Самарканд. Глава 63. Семнадцать мгновений

Дмитрий Липатов
Отчетливо вспоминается летний вечер и начало трансляции по телевизору «Семнадцати мгновений весны». Песню, с которой начинался фильм, было слышно на подходе к парикмахерской на Ленина, 46.

Ее ни с чем не спутаешь и не забудешь никогда. Возраст забыл, а мелодию помню, и попытки перевести картину в цвет — это как у первой твоей любви где-то на уровне подсознания изменить цвет платья или трусиков. Помнишь запах, упругость и нежность кожи, слова, а вот цветовую гамму как отшибло.

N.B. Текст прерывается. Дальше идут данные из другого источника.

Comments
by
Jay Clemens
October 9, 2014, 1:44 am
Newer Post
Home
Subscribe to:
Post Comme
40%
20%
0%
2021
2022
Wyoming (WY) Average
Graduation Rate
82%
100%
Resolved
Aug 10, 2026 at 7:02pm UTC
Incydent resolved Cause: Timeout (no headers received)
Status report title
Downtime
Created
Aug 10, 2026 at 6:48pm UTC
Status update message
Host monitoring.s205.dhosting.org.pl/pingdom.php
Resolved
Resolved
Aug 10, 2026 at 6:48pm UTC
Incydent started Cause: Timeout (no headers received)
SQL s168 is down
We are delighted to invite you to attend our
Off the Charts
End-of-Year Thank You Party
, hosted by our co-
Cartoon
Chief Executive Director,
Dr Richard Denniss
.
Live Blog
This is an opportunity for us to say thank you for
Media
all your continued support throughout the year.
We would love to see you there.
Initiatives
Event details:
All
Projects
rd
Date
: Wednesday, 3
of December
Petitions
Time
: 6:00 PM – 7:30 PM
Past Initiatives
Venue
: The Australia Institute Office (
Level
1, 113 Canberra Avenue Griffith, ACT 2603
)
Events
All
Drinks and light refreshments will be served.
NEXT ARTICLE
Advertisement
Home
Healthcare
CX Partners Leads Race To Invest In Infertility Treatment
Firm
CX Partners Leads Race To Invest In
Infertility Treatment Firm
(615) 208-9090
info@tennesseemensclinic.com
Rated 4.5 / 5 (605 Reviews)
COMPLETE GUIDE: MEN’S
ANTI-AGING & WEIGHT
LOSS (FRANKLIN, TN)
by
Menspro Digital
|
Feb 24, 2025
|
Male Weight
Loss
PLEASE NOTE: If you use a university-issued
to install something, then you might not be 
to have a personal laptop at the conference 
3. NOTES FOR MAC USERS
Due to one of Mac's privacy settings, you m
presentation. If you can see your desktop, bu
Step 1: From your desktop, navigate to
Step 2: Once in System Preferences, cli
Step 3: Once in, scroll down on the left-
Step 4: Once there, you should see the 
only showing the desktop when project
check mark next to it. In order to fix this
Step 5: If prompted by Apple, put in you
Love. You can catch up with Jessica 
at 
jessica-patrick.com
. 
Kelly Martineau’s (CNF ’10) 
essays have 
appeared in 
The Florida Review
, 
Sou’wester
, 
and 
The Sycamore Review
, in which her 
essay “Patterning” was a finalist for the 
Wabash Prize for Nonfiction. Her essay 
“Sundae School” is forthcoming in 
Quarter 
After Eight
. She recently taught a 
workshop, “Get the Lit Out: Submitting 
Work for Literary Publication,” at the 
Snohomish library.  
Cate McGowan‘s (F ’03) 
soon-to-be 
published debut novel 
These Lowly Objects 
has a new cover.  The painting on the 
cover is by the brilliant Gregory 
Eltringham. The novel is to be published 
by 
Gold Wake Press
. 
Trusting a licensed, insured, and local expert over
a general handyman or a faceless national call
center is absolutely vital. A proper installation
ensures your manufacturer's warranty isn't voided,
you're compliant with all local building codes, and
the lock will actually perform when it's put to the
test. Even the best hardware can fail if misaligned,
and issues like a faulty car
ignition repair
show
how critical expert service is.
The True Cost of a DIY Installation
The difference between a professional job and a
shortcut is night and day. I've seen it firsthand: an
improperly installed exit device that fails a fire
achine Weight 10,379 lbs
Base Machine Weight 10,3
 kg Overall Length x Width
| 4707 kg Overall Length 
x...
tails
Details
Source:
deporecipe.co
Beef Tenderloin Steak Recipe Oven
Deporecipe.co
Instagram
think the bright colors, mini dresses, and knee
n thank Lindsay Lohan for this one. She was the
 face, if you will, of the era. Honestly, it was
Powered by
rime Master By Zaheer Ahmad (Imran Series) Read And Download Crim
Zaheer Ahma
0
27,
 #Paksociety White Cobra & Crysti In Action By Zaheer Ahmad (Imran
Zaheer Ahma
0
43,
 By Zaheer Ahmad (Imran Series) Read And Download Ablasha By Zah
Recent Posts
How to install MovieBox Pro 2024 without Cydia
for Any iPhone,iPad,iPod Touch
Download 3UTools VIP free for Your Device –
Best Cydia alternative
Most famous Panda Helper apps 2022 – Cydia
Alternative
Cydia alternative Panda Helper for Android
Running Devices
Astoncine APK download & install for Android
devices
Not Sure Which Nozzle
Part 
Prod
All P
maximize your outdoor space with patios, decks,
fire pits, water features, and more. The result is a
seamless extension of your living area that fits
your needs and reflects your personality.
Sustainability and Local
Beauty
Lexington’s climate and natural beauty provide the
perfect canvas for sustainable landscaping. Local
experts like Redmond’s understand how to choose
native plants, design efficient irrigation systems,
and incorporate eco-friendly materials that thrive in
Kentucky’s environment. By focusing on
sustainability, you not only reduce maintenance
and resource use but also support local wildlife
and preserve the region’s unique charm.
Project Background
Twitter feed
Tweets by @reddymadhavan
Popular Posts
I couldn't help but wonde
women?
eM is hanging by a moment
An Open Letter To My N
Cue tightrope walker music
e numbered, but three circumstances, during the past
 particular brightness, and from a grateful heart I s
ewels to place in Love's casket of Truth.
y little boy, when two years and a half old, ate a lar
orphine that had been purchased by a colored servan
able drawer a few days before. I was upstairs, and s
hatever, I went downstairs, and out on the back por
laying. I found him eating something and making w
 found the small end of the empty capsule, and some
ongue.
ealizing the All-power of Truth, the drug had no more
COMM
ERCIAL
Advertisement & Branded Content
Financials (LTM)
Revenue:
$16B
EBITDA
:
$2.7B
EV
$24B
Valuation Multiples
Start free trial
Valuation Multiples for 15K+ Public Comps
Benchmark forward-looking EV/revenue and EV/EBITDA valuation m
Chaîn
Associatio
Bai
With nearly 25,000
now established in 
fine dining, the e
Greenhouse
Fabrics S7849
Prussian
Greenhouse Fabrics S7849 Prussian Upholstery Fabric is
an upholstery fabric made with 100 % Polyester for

В этот момент Самарканд вымирал. Даже пацанва неохотно выходила на улицу. Может, передавался общий настрой, а может, по блеску родительских глаз чувствовали, что прикасаемся к чему-то более трепетному и интересному, чем чмокание на съездах. Особенно сильно это проявлялось через полчаса после начала фильма и двух бутылок пива, выпитых отцом за это время.

Ощущалось, что терпению его приходит конец, но оторваться от фильма он не мог. И вот удача, как только хрипловатым и берущим за душу голосом Копелян сказал: «Штирлиц шел по коридору»,— отец пулей полетел в конец двора, до сортира, видимо, чувствуя, что демонстрационный показ ковровой дорожки и стен он может с легкостью пропустить и обязательно успеет к тому времени, когда полковник Исаев дойдет до его конца.

Но к счастью для Штирлица и к сожалению для отца, это был коридор не каттакурганской тюрьмы, а всего лишь гестапо. Закончился он быстро, и пропустить физиономию с репликой Мюллера «По какому коридору?» казалось неосмотрительным с его стороны.

До этого показывали коридор роддома, из которого выходила Катя с ребенком. В конечном итоге при слове «коридор» отец поглядывал на входную дверь, повторяя рефлекторно те же действия будущих поколений при слове «реклама».
Сцена встречи нашего разведчика со своей женой в кафе никого не оставила равнодушным.

Задушевная мелодия Таривердиева, блеск глаз супругов, не видевшихся много лет, слезы моей матери, парикмахерская на следующий день и прическа под «евоную жену», анекдоты, появившиеся сразу про черную папку Штирлица и Адольфа на узбекском языке,— все это было данью уважения и любви к мастерам жанра.